[Page images and extracted text]
-- Opening Marker --
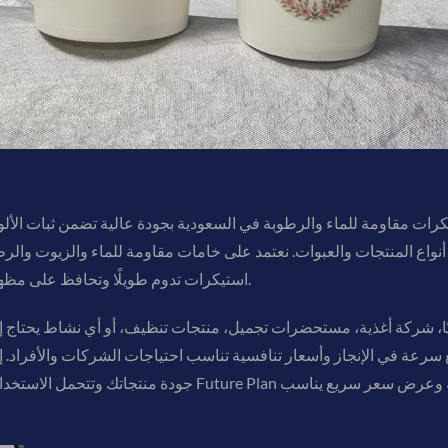
ت مقاومة للماء والرطوبة في السعودية بجودة عالية تضمن ثبات الألوان وقوة
نواع المنتجات والعبوات. نعتمد على خامات مقاومة للماء والزيوت وال
استيكرات تدوم طويلًا وتحافظ على مظهر علامتك التجارية مهما كانت بيئة الاستخدام.
يًا، شركة أغذية، مستحضرات تجميل، منتجات تنظيف، أو أي نشاط يحتاج إل
ع سرعة في الإنجاز وأسعار تنافسية تناسب احتياجات الشركات والأفراد.
جودة منتجاتك وتتحمل الاستخدام اليومي دون تلف أو بهتان،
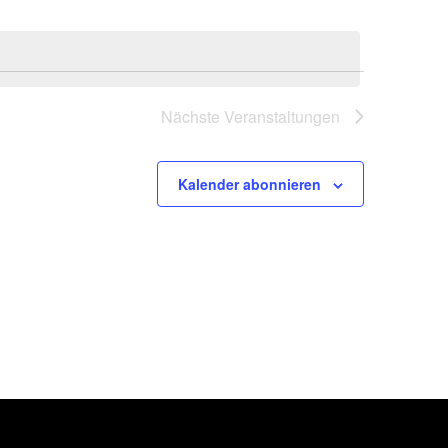
Nächste
Veranstaltungen
Kalender abonnieren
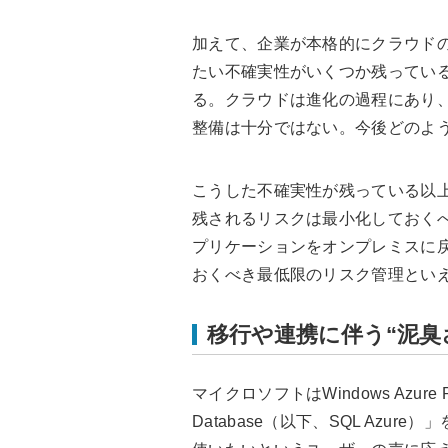
加えて、企業が本格的にクラウド
たい不確実性がいくつか残ってい
る。クラウドは進化の過程にあり
整備は十分ではない。今後どのよ
こうした不確実性が残っている以
残されるリスクは最小化しておく
プリケーションをオンプレミスに戻
おくべき最低限のリスク管理とい
移行や連携に伴う“泥臭
マイクロソフトはWindows Azure 
Database（以下、SQL Azur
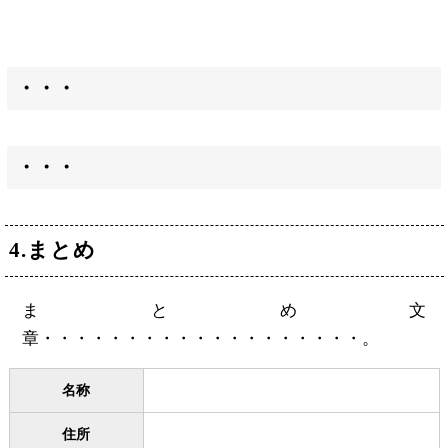
・・・
・・・
4.まとめ
まとめ文
章・・・・・・・・・・・・・・・・・・・。
名称
住所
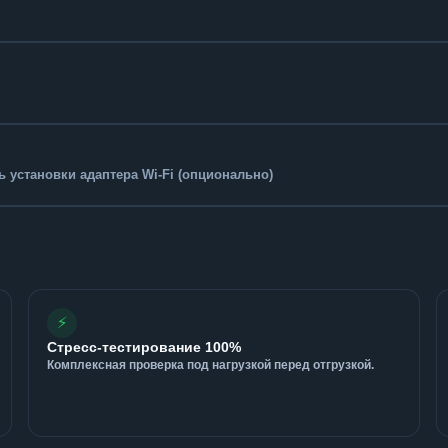
 установки адаптера Wi-Fi (опционально)
⚡
Стресс-тестирование 100%
Комплексная проверка под нагрузкой перед отгрузкой.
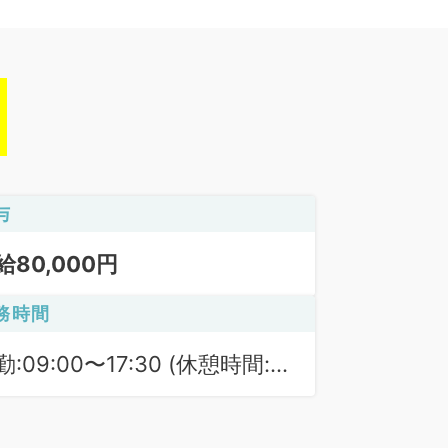
与
給80,000円
務時間
勤:09:00〜17:30 (休憩時間:
0分)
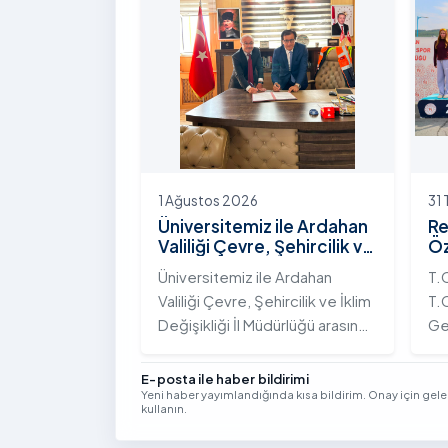
Yolunda Bilim Diplomasisi:
çeş
Akademi Lansmanı” programına
ak
katıldı.
ek
Vi
kon
1 Ağustos 2026
31
Üniversitemiz ile Ardahan
Re
Valiliği Çevre, Şehircilik ve
Öz
İklim Değişikliği İl
Te
Üniversitemiz ile Ardahan
T.
Müdürlüğü Arasında İş
Şa
Valiliği Çevre, Şehircilik ve İklim
T.C
Birliği Protokolü İmzalandı
Tö
Değişikliği İl Müdürlüğü arasında
Ge
kurumsal iş birliğini
Tü
güçlendirmek amacıyla
bi
E-posta ile haber bildirimi
Yeni haber yayımlandığında kısa bildirim. Onay için gel
stratejik bir protokole imza
ge
kullanın.
atıldı.
Yıl
Se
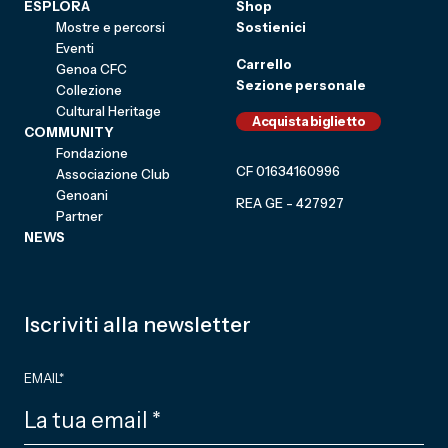
ESPLORA
Shop
Mostre e percorsi
Sostienici
Eventi
Carrello
Genoa CFC
Sezione personale
Collezione
Cultural Heritage
Acquista biglietto
COMMUNITY
Fondazione
CF 01634160996
Associazione Club
Genoani
REA GE - 427927
Partner
NEWS
Iscriviti alla newsletter
EMAIL
*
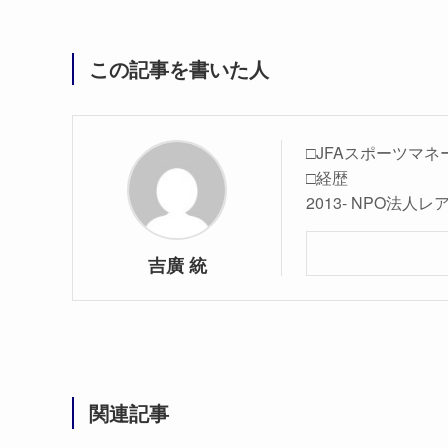
この記事を書いた人
□JFAスポーツマネ
□経歴
2013- NPO法
吉廣 統
関連記事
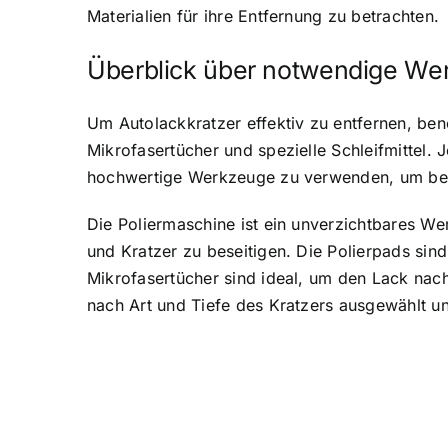
Materialien für ihre Entfernung zu betrachten.
Überblick über notwendige We
Um Autolackkratzer effektiv zu entfernen, be
Mikrofasertücher und spezielle Schleifmittel.
hochwertige Werkzeuge zu verwenden, um bes
Die Poliermaschine ist ein unverzichtbares We
und Kratzer zu beseitigen. Die Polierpads sind
Mikrofasertücher sind ideal, um den Lack nach 
nach Art und Tiefe des Kratzers ausgewählt un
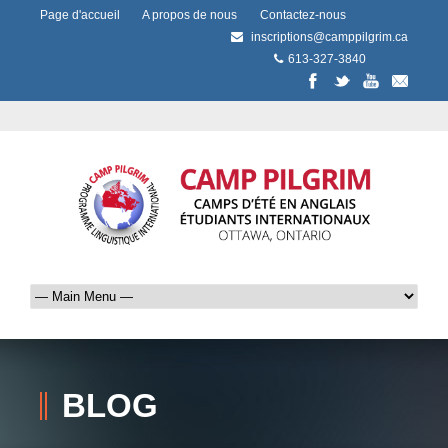
Page d'accueil
A propos de nous
Contactez-nous
inscriptions@camppilgrim.ca
613-327-3840
BLOG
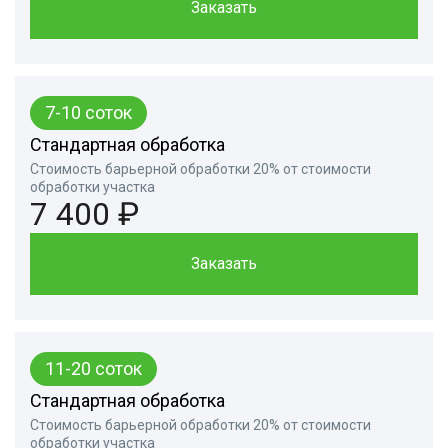
Заказать
7-10 соток
Стандартная обработка
Стоимость барьерной обработки 20% от стоимости
обработки участка
7 400 ₽
Заказать
11-20 соток
Стандартная обработка
Стоимость барьерной обработки 20% от стоимости
обработки участка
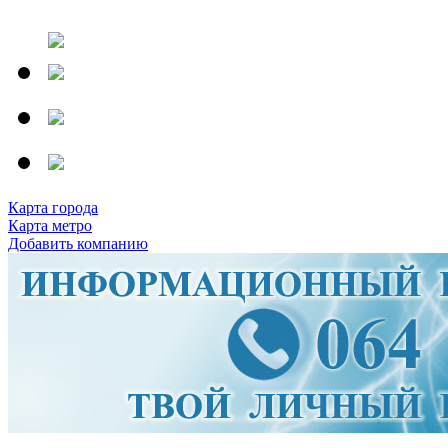
Карта города
Карта метро
Добавить компанию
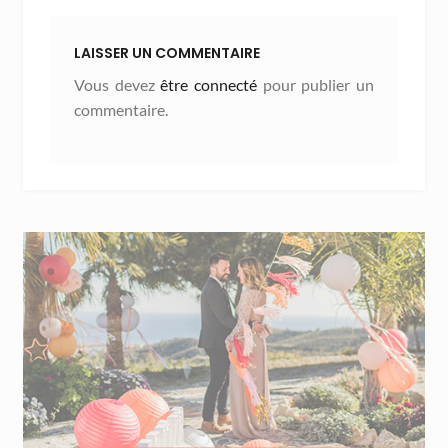
LAISSER UN COMMENTAIRE
Vous devez
être connecté
pour publier un
commentaire.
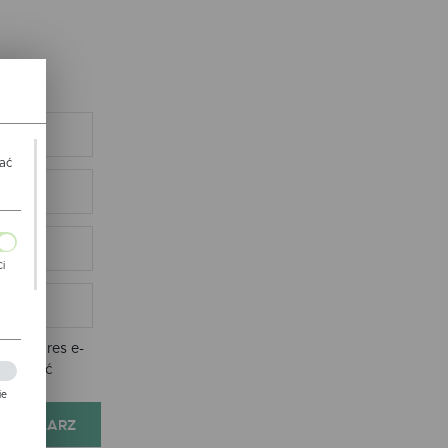
wać
Ci
ch
nie adres e-
e zostać
ie
FORMULARZ
zej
-- Closing Marker --
--- About this exercise ---
Return all the lines above exactly; none of the pictures should appear.

--- Solution ---
ت مقاومة للماء والرطوبة في السعودية بجودة عالية تضمن ثبات الألوان وقوة
نواع المنتجات والعبوات. نعتمد على خامات مقاومة للماء والزيوت وال
استيكرات تدوم طويلًا وتحافظ على مظهر علامتك التجارية مهما كانت بيئة الاستخدام.
يًا، شركة أغذية، مستحضرات تجميل، منتجات تنظيف، أو أي نشاط يحتاج إل
ع سرعة في الإنجاز وأسعار تنافسية تناسب احتياجات الشركات والأفراد.
جودة منتجاتك وتتحمل الاستخدام اليومي دون تلف أو بهتان،
Nächste
Veranstaltungen
Kalender abonnieren
加えて、企業が本格的にクラウド
たい不確実性がいくつか残ってい
る。クラウドは進化の過程にあり
整備は十分ではない。今後どのよ
こうした不確実性が残っている以
残されるリスクは最小化しておく
プリケーションをオンプレミスに戻
おくべき最低限のリスク管理とい
移行や連携に伴う“泥臭
マイクロソフトはWindows Azure 
Database（以下、SQL Azur
・・・
・・・
4.まとめ
まとめ文
章・・・・・・・・・・・・・・・・・・・。
名称
住所
 установки адаптера Wi-Fi (опционально)
⚡
Стресс-тестирование 100%
Комплексная проверка под нагрузкой перед отгрузкой.
与
給80,000円
務時間
勤:09:00〜17:30 (休憩時間:
0分)
Yolunda Bilim Diplomasisi:
çeş
Akademi Lansmanı” programına
ak
katıldı.
ek
Vi
kon
1 Ağustos 2026
31
Üniversitemiz ile Ardahan
Re
Valiliği Çevre, Şehircilik ve
Öz
İklim Değişikliği İl
Te
Üniversitemiz ile Ardahan
T.
Müdürlüğü Arasında İş
Şa
Valiliği Çevre, Şehircilik ve İklim
T.C
Birliği Protokolü İmzalandı
Tö
Değişikliği İl Müdürlüğü arasında
Ge
kurumsal iş birliğini
Tü
güçlendirmek amacıyla
bi
E-posta ile haber bildirimi
Yeni haber yayımlandığında kısa bildirim. Onay için gel
stratejik bir protokole imza
ge
kullanın.
atıldı.
Yıl
Se
ESPLORA
Shop
Mostre e percorsi
Sostienici
Eventi
Carrello
Genoa CFC
Sezione personale
Collezione
Cultural Heritage
Acquista biglietto
COMMUNITY
Fondazione
CF 01634160996
Associazione Club
Genoani
REA GE - 427927
Partner
NEWS
Iscriviti alla newsletter
EMAIL
*
この記事を書いた人
□JFAスポーツマネ
□経歴
2013- NPO法
吉廣 統
関連記事
Materialien für ihre Entfernung zu betrachten.
Überblick über notwendige We
Um Autolackkratzer effektiv zu entfernen, be
Mikrofasertücher und spezielle Schleifmittel.
hochwertige Werkzeuge zu verwenden, um bes
Die Poliermaschine ist ein unverzichtbares We
und Kratzer zu beseitigen. Die Polierpads sind
Mikrofasertücher sind ideal, um den Lack nach 
nach Art und Tiefe des Kratzers ausgewählt un
Page d'accueil
A propos de nous
Contactez-nous
inscriptions@camppilgrim.ca
613-327-3840
BLOG
Заказать
7-10 соток
Стандартная обработка
Стоимость барьерной обработки 20% от стоимости
обработки участка
7 400 ₽
Заказать
11-20 соток
Стандартная обработка
Стоимость барьерной обработки 20% от стоимости
обработки участка
Карта города
Карта метро
Добавить компанию
LAISSER UN COMMENTAIRE
Vous devez
être connecté
pour publier un
commentaire.
wać
Ci
ch
nie adres e-
e zostać
ie
FORMULARZ
zej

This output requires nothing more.